The death toll from the heat wave that has hit India in May 2015 passed the 2000 mark on Friday 29 May 2015, with the majority of the casualties recorded in Andhra Pradesh and Telangana States, and loss of life attributed directly to the heat also recorded in Odisha, West Bengal, Gujarat, Delhi, Madhya Pradesh, Maharashtra, Rajasthan, Chhattisgarh, Punjab, Uttar Pradesh and Bihar. Temperatures began to soar on Thursday 21 May, when a temperature of 45.4°C was recorded in Jharsuguda in Odisha State and the first twelve deaths associated with the heat wave were recorded. On the same day a temperature of 42.6°C was recorded in Delhi, where several instances of roads asphalt roads melting were also observed and a temperature of 46°C was recorded in Hyderbad.
Woman carrying water in southern India. AAP.
On Saturday 23 May a temperature of 47°C was recorded in Allahabad in Uttar Pradesh, while 44.5°C was recorded in Delhi, 36°C in Kolkata and 43.6°C in Hyderbad, and a total of 246 heat-related deaths were recorded in Andhra Pradesh and 23 in Odisha. On 24 May a temperature of 48°C was recorded at Khammam in Telangana State.
People sleeping on the roofs of houses in New Delhi on 29 May to escape heat trapped within the buildings. Tsering Topgyal/AP.
High temperatures are normal in India, and Indian Summer heat waves that claim many lives have been recorded on previous years. Prior to 2015 the highest number of casualties were recorded in 1997, when 1677 heat-related deaths were recorded, and the number of such deaths passed 1200 in 2012 and 2013. However the 2015 heat wave is exceptional not just in the number of deaths recorded but in how early in the year it has struck; the Indian Summer typically lasts from March to July, with temperatures climbing steadily across this period, and relief arriving with the onset of the Monsoon Season. The record-breaking temperatures and high number of casualties recorded in May is alarming as the temperature could potentially continue to rise for another two months, leading to many further casualties and severely stretching the Indian infrastructure, which is already suffering water shortages in many places, as well as power outages caused by a sharp rise in demand for air conditioning.

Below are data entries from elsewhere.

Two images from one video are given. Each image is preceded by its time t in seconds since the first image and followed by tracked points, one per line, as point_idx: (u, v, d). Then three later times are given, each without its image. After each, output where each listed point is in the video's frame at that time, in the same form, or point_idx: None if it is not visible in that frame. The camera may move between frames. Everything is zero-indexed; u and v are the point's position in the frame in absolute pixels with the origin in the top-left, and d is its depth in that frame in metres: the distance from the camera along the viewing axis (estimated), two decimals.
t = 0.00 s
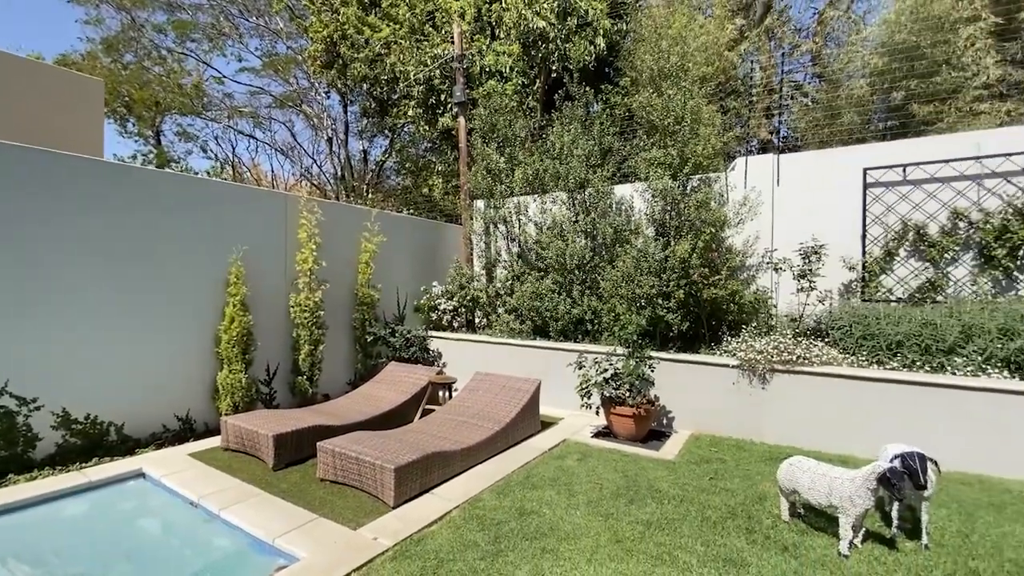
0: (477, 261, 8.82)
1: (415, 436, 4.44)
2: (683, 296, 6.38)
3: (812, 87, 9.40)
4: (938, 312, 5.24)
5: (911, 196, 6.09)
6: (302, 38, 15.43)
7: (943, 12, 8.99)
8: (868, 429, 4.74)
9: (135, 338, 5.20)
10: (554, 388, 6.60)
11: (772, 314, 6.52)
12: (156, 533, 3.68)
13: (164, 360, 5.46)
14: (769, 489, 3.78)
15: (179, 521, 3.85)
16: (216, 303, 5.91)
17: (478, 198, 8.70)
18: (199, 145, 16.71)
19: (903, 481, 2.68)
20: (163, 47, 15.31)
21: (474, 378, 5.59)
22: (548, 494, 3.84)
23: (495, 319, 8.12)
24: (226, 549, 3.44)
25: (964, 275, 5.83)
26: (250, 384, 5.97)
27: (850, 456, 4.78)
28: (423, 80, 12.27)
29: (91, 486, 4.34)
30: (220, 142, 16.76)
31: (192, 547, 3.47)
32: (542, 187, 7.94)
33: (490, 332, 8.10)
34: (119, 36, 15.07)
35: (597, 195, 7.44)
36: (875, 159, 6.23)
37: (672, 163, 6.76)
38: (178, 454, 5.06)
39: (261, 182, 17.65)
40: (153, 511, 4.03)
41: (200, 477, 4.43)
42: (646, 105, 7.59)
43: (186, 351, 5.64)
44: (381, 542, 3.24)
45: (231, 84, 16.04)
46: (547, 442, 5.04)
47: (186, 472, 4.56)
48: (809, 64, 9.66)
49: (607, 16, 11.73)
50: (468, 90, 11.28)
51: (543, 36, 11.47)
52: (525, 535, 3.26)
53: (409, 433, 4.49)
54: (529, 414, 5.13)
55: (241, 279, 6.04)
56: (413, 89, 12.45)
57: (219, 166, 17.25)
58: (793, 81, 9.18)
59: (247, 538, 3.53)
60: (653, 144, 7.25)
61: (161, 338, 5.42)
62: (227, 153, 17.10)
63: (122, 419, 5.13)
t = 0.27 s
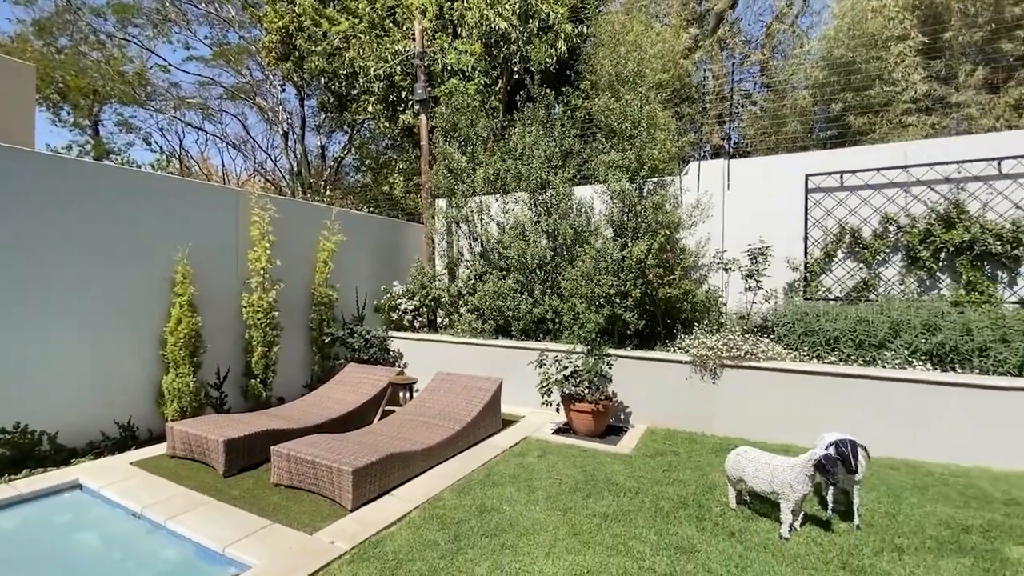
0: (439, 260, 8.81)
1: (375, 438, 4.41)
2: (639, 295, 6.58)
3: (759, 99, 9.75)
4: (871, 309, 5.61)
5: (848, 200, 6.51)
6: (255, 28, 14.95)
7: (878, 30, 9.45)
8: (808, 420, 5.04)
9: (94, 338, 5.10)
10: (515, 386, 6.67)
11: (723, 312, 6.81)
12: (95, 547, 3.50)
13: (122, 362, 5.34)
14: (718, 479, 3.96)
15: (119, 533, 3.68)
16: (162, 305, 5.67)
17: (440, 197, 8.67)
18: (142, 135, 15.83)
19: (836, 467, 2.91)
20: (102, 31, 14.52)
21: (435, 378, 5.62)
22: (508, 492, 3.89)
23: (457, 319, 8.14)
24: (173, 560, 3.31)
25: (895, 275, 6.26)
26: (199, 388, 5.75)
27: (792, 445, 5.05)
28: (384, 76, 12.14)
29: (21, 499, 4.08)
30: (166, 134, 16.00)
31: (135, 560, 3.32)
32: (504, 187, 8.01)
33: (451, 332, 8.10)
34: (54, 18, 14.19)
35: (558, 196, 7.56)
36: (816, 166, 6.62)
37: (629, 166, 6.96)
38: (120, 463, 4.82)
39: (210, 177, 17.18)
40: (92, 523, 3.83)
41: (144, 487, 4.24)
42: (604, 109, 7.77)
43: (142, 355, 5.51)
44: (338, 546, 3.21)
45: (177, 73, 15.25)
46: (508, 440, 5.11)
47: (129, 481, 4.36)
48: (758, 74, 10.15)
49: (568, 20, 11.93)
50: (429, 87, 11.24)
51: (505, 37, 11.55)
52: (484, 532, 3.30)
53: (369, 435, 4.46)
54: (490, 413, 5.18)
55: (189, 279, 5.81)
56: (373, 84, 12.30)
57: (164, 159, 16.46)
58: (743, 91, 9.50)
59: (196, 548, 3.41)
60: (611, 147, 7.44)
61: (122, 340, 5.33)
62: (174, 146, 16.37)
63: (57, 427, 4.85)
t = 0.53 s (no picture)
0: (400, 259, 8.74)
1: (332, 441, 4.36)
2: (599, 294, 6.73)
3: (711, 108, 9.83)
4: (813, 307, 5.94)
5: (792, 204, 6.87)
6: (205, 16, 14.34)
7: (819, 45, 10.07)
8: (755, 413, 5.30)
9: (28, 338, 4.81)
10: (477, 386, 6.70)
11: (678, 310, 7.04)
12: (28, 563, 3.30)
13: (59, 366, 5.05)
14: (672, 472, 4.12)
15: (54, 548, 3.48)
16: (102, 306, 5.38)
17: (401, 195, 8.59)
18: (77, 125, 14.75)
19: (778, 455, 3.08)
20: (35, 12, 13.23)
21: (396, 378, 5.60)
22: (469, 491, 3.93)
23: (419, 318, 8.09)
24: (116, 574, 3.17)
25: (834, 275, 6.66)
26: (142, 393, 5.50)
27: (741, 437, 5.29)
28: (343, 70, 11.91)
29: None
30: (105, 124, 15.09)
31: None
32: (465, 187, 8.02)
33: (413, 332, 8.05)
34: None
35: (520, 197, 7.63)
36: (764, 171, 6.95)
37: (589, 168, 7.10)
38: (54, 474, 4.55)
39: (154, 170, 16.28)
40: (24, 539, 3.61)
41: (82, 499, 4.03)
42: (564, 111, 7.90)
43: (80, 358, 5.21)
44: (293, 552, 3.15)
45: (119, 59, 14.36)
46: (469, 439, 5.14)
47: (65, 493, 4.13)
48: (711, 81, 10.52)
49: (530, 22, 12.04)
50: (390, 84, 11.14)
51: (467, 36, 11.54)
52: (445, 531, 3.33)
53: (326, 438, 4.40)
54: (451, 413, 5.20)
55: (131, 279, 5.54)
56: (331, 79, 12.05)
57: (103, 151, 15.50)
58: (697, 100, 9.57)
59: (140, 561, 3.27)
60: (571, 149, 7.58)
61: (62, 342, 5.06)
62: (115, 138, 15.47)
63: None
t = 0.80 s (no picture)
0: (360, 259, 8.62)
1: (287, 445, 4.26)
2: (559, 294, 6.83)
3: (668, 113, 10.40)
4: (760, 305, 6.23)
5: (742, 208, 7.18)
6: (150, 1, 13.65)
7: (767, 56, 10.74)
8: (707, 408, 5.52)
9: None
10: (438, 386, 6.70)
11: (635, 309, 7.24)
12: None
13: None
14: (628, 466, 4.25)
15: None
16: (34, 308, 5.06)
17: (361, 193, 8.46)
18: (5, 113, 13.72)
19: (725, 446, 3.23)
20: None
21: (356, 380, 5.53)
22: (428, 491, 3.93)
23: (380, 318, 8.00)
24: None
25: (779, 275, 7.00)
26: (79, 400, 5.21)
27: (694, 431, 5.50)
28: (299, 63, 11.60)
29: None
30: (37, 113, 14.10)
31: None
32: (427, 186, 7.97)
33: (374, 333, 7.95)
34: None
35: (482, 197, 7.64)
36: (716, 175, 7.24)
37: (550, 170, 7.20)
38: None
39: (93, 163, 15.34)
40: None
41: (10, 513, 3.79)
42: (525, 112, 7.97)
43: (8, 364, 4.89)
44: (244, 561, 3.07)
45: (53, 43, 13.30)
46: (430, 440, 5.13)
47: None
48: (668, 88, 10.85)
49: (491, 22, 12.08)
50: (350, 79, 10.99)
51: (428, 33, 11.45)
52: (403, 533, 3.33)
53: (280, 443, 4.30)
54: (411, 414, 5.17)
55: (66, 279, 5.23)
56: (287, 72, 11.72)
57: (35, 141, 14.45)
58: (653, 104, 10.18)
59: None
60: (532, 150, 7.66)
61: None
62: (49, 128, 14.49)
63: None
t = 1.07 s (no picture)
0: (317, 259, 8.42)
1: (238, 451, 4.12)
2: (521, 294, 6.88)
3: (629, 117, 10.58)
4: (713, 304, 6.47)
5: (696, 210, 7.44)
6: None
7: (720, 65, 11.06)
8: (662, 404, 5.69)
9: None
10: (398, 387, 6.63)
11: (594, 309, 7.38)
12: None
13: None
14: (586, 462, 4.34)
15: None
16: None
17: (318, 190, 8.27)
18: None
19: (675, 440, 3.38)
20: None
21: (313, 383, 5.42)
22: (386, 493, 3.89)
23: (338, 319, 7.84)
24: None
25: (730, 276, 7.29)
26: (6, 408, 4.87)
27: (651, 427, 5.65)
28: (253, 55, 11.22)
29: None
30: None
31: None
32: (387, 185, 7.86)
33: (332, 334, 7.79)
34: None
35: (444, 196, 7.60)
36: (672, 178, 7.46)
37: (512, 170, 7.25)
38: None
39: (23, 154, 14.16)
40: None
41: None
42: (487, 112, 7.99)
43: None
44: (190, 572, 2.95)
45: None
46: (389, 442, 5.07)
47: None
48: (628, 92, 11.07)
49: (454, 20, 12.02)
50: (306, 73, 10.77)
51: (389, 29, 11.29)
52: (359, 537, 3.28)
53: (231, 449, 4.15)
54: (370, 416, 5.11)
55: None
56: (240, 63, 11.32)
57: None
58: (614, 108, 10.37)
59: None
60: (493, 150, 7.68)
61: None
62: None
63: None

Heat stroke typically occurs when the human body is heated to over 40°C; such temperatures the body rapidly becomes too dehydrated to allow further sweating and the body looses its ability to thermoregulate, leading to disorientation and occasionally seizures, followed by unconsciousness and eventual death. The best way to avoid this is to remain indoors during the hottest parts of the day, and to cover up with loose-fitting lightweight clothing and a hat when forced to venture outside. The worst affected people in all areas affected by the Indian heat wave have been the poorest members of society, particularly in urban areas where a large number of homeless people typically sleep in the open and have no access to shelter from the heat, and poor workers who cannot afford to take time off from jobs which require hard physical exertion in the direct sun.
The severity of the 2015 Indian heat wave appears to be related to a strong El Niño affect recorded over the southern Pacific Ocean this year. The El Niño is the warm phase of a long-term climatic oscillation affecting the southern Pacific, which can influence the climate around the world. The onset of El Niño conditions is marked by a sharp rise in temperature and pressure over the southern Indian Ocean, which then moves eastward over the southern Pacific. This pulls rainfall with it, leading to higher rainfall over the Pacific and lower rainfall over (amongst other places) India. This reduced rainfall during the already hot and dry Indian Summer leads to soaring temperatures, particularly over the eastern part of the country. Worryingly climatic predictions for the next century suggest that global warming could lead to more frequent and severe El Niño conditions, making such Indian heat waves a common occurrence.